While consumers are concerned about genetically modified food, they are generally unsure of the precise definition of GMOs. A recent report from Health Canada concluded that Canadians' views of GMOs were shaped by “confusion, misinformation and generally low awareness/understanding"
However, the same study found a lack of understanding of what genetically modified organisms actually are or how they are produced.
A Broad Definition
A genetically modified food, according to Health Canada, “is one derived from an organism that has had some of its heritable traits changed.”
Last year, the agency issued its first approval of a genetically modified food animal—a salmon that grows twice as fast as a typical farmed Atlantic salmon because of genes from other fish species that have been added to its genome.
The AquAdvantage salmon, as it has been branded, is an example of a process called recombinant DNA—taking the gene for a desired trait from one species and introducing it into another.
There are two other processes of genetic modification that meet Health Canada’s definition, selectively breeding animals of the same species to emphasize a desired trait, and mutagenesis—using chemicals or radiation to alter an organism’s DNA to develop a desired trait.
To test Canadians’ understanding of GMOs, Angus Reid provided only a basic definition, then asked respondents to identify which of the three techniques qualify as genetic modification.
Fewer than half correctly chose crossbreeding (40 per cent) or mutagenesis (46 per cent), while 62 per cent were able to successfully identify recombinant DNA as a GMO-producing process.
When respondents were asked to assess their knowledge of GMOs, 60 per cent said they “know a little bit about them,” while only 16 per cent said they are “very familiar with GMOS.” The rest (24 per cent), admitted they have, at most, only heard of them.

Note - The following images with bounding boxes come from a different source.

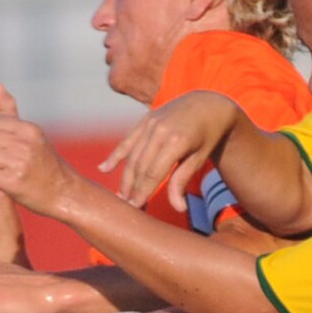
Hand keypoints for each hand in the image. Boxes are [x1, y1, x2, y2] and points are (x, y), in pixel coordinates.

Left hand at [0, 116, 78, 216]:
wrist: (63, 194)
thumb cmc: (46, 166)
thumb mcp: (36, 140)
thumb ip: (16, 128)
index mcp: (30, 130)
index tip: (2, 146)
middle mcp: (24, 144)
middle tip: (0, 161)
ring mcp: (18, 163)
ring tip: (1, 172)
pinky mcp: (12, 182)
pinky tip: (0, 182)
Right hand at [100, 90, 240, 210]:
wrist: (207, 104)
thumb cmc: (207, 136)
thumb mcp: (199, 159)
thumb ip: (182, 181)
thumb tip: (178, 209)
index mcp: (176, 142)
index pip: (153, 173)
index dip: (143, 192)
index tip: (136, 208)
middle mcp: (160, 131)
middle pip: (140, 167)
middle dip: (133, 189)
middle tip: (128, 208)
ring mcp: (150, 123)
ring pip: (132, 156)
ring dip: (125, 178)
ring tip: (121, 196)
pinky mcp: (145, 120)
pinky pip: (128, 141)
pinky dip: (116, 155)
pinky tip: (104, 169)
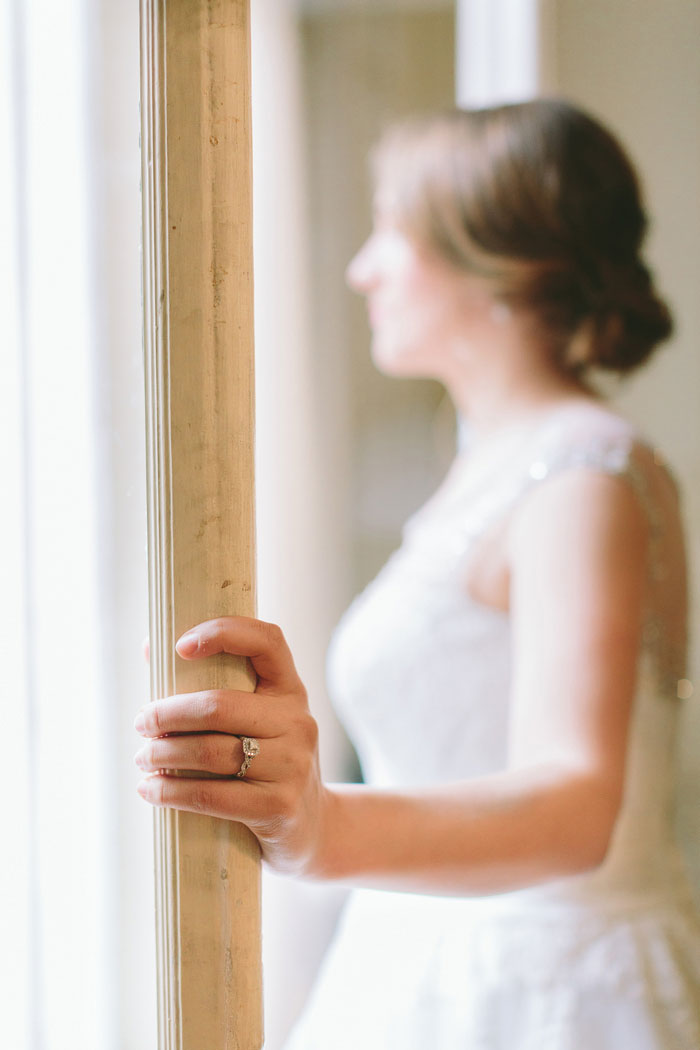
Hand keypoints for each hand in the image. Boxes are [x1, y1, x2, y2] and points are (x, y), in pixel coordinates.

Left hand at [134, 616, 329, 875]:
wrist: (311, 828)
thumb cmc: (266, 763)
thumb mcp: (256, 721)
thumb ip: (212, 685)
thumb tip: (150, 648)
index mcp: (289, 690)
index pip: (266, 641)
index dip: (223, 632)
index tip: (179, 646)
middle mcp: (297, 722)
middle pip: (220, 706)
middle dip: (168, 714)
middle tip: (142, 723)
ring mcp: (293, 766)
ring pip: (212, 751)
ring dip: (163, 755)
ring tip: (143, 758)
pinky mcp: (280, 807)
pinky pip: (213, 795)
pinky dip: (172, 792)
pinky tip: (151, 790)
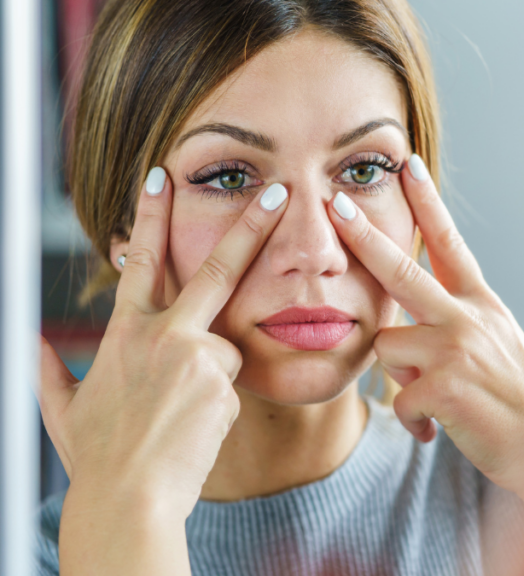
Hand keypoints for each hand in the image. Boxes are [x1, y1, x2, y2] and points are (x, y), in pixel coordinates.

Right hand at [38, 170, 287, 573]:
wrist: (129, 498)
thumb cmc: (98, 456)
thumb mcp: (63, 407)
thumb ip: (49, 367)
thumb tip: (30, 340)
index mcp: (124, 334)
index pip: (139, 262)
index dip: (151, 216)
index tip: (164, 177)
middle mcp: (163, 335)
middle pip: (216, 270)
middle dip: (250, 227)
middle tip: (279, 192)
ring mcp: (197, 357)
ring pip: (225, 349)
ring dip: (211, 376)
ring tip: (179, 417)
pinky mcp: (223, 384)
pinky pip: (232, 385)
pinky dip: (218, 403)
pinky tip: (194, 428)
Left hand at [328, 155, 523, 516]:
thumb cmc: (521, 401)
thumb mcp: (498, 345)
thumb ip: (456, 324)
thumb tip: (402, 327)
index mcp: (483, 304)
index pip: (450, 244)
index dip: (428, 203)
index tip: (409, 166)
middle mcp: (470, 318)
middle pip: (403, 270)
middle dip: (364, 236)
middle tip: (335, 205)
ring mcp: (457, 350)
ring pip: (387, 345)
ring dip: (401, 375)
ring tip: (437, 398)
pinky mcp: (445, 388)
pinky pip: (398, 398)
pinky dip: (413, 420)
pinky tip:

Angus Reid says these findings reflect a recent report commissioned by Health Canada which concluded Canadians’ views of GMOs were “not that well formed,” and shaped in part by “confusion, misinformation and generally low awareness/understanding.”
Having learned that all three techniques produce GMOs, respondents were then asked which types of GMOs they believe should be subject to mandatory labeling. 17 per cent said “none of them,” and the rest (83 per cent) choose at least one of the three.

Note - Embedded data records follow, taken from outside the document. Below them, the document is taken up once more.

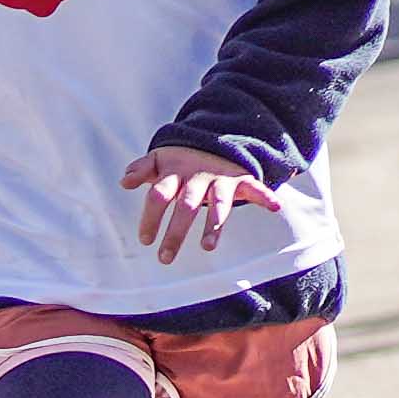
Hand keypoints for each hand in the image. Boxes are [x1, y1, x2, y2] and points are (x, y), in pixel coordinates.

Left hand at [122, 144, 278, 263]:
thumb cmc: (181, 160)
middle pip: (185, 204)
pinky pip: (255, 187)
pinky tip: (274, 207)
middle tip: (165, 257)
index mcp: (174, 173)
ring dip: (214, 224)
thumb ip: (141, 169)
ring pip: (219, 201)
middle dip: (176, 232)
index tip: (145, 240)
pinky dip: (265, 195)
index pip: (158, 195)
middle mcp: (197, 177)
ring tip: (207, 247)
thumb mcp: (159, 160)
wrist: (213, 140)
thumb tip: (124, 182)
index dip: (151, 217)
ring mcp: (220, 178)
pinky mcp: (241, 179)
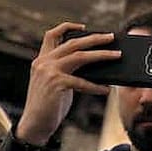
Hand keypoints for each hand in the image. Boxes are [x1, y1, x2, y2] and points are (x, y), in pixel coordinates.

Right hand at [16, 23, 118, 145]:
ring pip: (80, 56)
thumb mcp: (55, 82)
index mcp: (41, 60)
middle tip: (111, 37)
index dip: (67, 27)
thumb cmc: (49, 104)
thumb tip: (94, 65)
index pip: (51, 35)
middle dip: (95, 38)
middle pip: (73, 43)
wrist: (34, 124)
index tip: (83, 26)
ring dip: (102, 55)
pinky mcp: (56, 84)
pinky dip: (97, 86)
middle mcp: (43, 62)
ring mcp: (49, 72)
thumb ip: (67, 71)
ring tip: (117, 55)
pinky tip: (107, 89)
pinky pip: (83, 82)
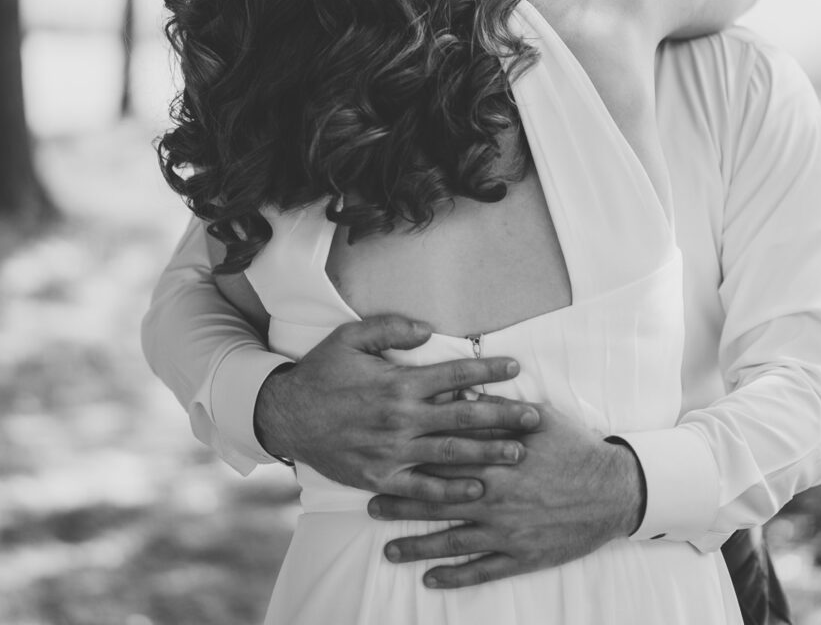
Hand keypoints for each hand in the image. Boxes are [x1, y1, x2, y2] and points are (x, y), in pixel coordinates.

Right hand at [254, 315, 540, 501]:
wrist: (285, 415)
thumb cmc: (321, 372)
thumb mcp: (350, 337)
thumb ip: (391, 328)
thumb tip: (429, 331)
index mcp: (398, 382)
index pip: (454, 375)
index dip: (487, 371)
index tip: (515, 368)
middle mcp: (401, 418)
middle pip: (464, 418)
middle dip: (504, 416)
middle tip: (535, 418)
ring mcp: (392, 451)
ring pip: (451, 454)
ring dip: (489, 454)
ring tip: (520, 453)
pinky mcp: (381, 477)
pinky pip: (422, 488)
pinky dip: (451, 491)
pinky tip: (477, 489)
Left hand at [366, 402, 645, 588]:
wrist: (614, 490)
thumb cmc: (576, 448)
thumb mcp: (539, 418)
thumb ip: (496, 411)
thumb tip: (461, 393)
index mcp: (496, 460)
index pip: (443, 460)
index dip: (410, 462)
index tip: (383, 461)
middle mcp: (494, 498)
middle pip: (437, 501)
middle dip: (401, 504)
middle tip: (371, 506)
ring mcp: (506, 531)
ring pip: (452, 541)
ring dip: (417, 547)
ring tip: (389, 551)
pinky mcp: (522, 556)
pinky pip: (482, 570)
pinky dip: (454, 576)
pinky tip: (431, 580)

Fewer than 38 per cent of respondents would require traditionally crossbred crops and animals to be labeled as GMOs, while significantly larger totals—approaching two-in-three in each case—would require labeling for foods derived from mutagenesis and recombinant DNA techniques.
The study found that the desire for mandatory labeling was consistent across demographic groups and political affiliations.

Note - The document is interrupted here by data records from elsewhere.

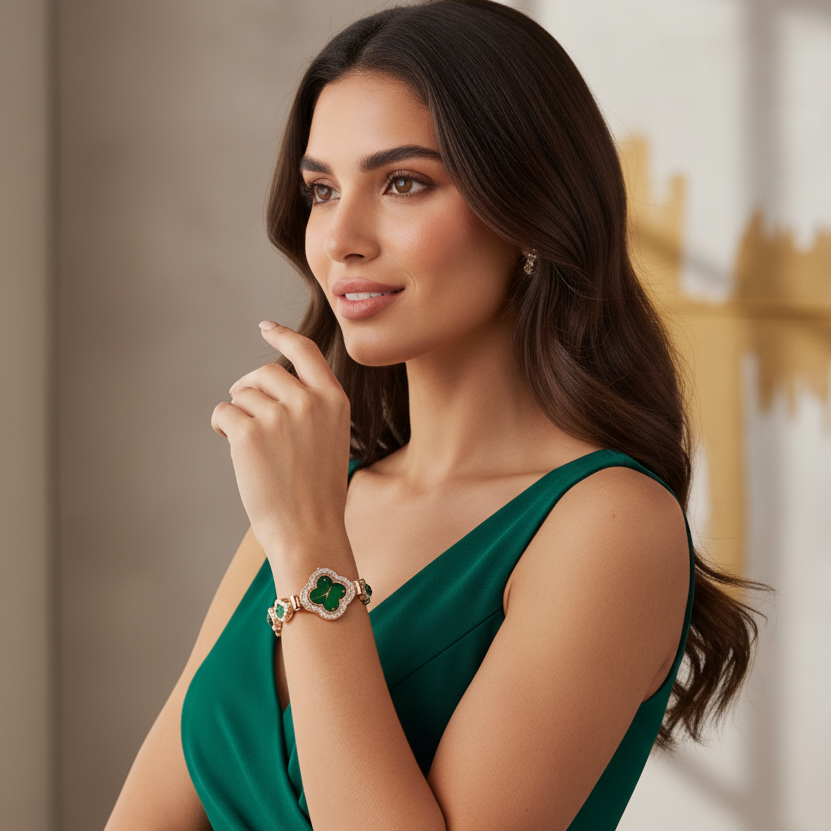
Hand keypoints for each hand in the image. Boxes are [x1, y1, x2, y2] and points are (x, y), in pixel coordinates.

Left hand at [211, 321, 351, 554]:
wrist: (310, 529)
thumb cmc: (317, 491)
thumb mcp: (331, 438)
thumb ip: (311, 406)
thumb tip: (266, 384)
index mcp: (334, 400)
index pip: (306, 351)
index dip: (283, 336)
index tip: (266, 327)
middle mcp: (309, 400)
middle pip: (265, 372)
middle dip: (250, 389)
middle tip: (248, 416)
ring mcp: (279, 415)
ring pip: (242, 394)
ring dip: (238, 415)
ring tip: (251, 447)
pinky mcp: (249, 433)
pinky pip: (223, 412)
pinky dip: (221, 427)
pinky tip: (233, 448)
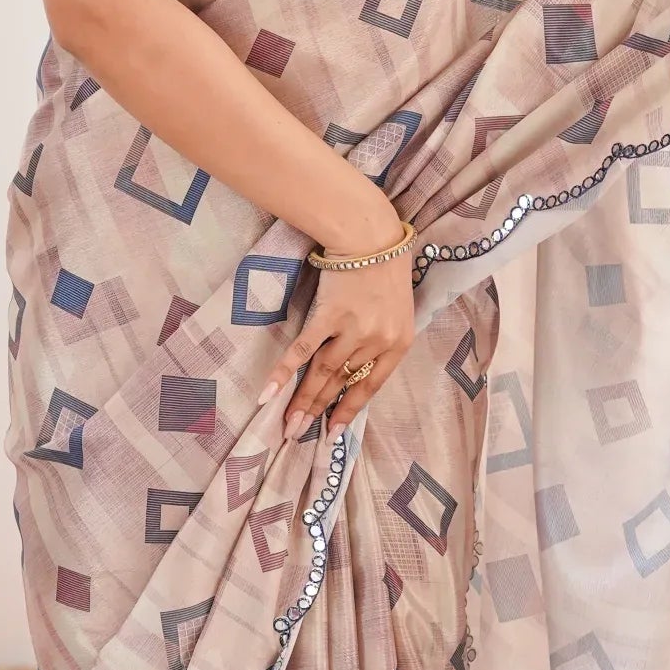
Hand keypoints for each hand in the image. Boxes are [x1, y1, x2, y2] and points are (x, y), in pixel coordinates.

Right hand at [257, 239, 416, 432]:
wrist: (370, 235)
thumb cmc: (384, 269)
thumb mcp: (396, 311)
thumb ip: (380, 339)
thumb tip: (353, 368)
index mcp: (399, 343)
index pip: (370, 386)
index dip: (349, 410)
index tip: (332, 432)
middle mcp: (378, 341)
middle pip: (343, 382)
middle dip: (319, 410)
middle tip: (298, 434)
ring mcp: (353, 329)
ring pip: (324, 372)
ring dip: (302, 400)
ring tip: (287, 423)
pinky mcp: (330, 315)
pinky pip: (304, 350)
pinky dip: (285, 372)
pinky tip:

Affordability Trumps GMO Concerns
Angus Reid says that although most Canadians would like to see mandatory labeling of at least some types of GMOs and tend to express some skepticism about the safety of such products, these concerns are generally not at the top of their minds when they go to the grocery store.
Asked to name the three most important considerations they have when food shopping, 72 per cent choose affordability. No other factor was mentioned by more than 40 per cent of respondents, and GMOs were named by only 19 per cent, lagging well behind concerns such as flavour, nutrition and brand recognition.
Even among GMO skeptics, the study found affordability is a much greater concern than anything else.
Asked a slightly different question aimed at removing affordability and aesthetic considerations from the equation, respondents expressed a higher degree of concern about GMOs, but it still wasn’t a top priority. 30 per cent said GMOs are one of the things they are most concerned about in their food, which puts GMO-worries below qualms about hormones and antibiotics, pesticides and overly processed foods.
When it comes the inherent safety of genetically modified foods, it appears the public is divided on that count as well.
33 per cent of Canadians said they are “not sure” if it’s safe to eat modified food, while 39 per cent said they view GMOs as “generally safe,” and 28 per cent believe genetic modification is “generally unsafe.”
It would seem that the division of opinions on GMO safety, labeling and purchasing concerns go hand in hand with the confusion over what exactly defines genetically modified organisms and food products.
Labeling genetically modified foods appears to be a logical step forward, but more readily available information about the benefits and disadvantages of GMOs is also crucial to enhancing Canadian consumers’ ability to make informed decisions about the food they feed their families.
In terms of improving public awareness, government has been slow to respond to this need.
Private members’ bills in the federal government—most recently bill C-291—have sought to address the issue of GMO labeling over the years and been defeated.
Genetically modified ingredient labeling legislation was passed in the U.S. last year, so it remains to be seen whether the Canadian government will follow suit.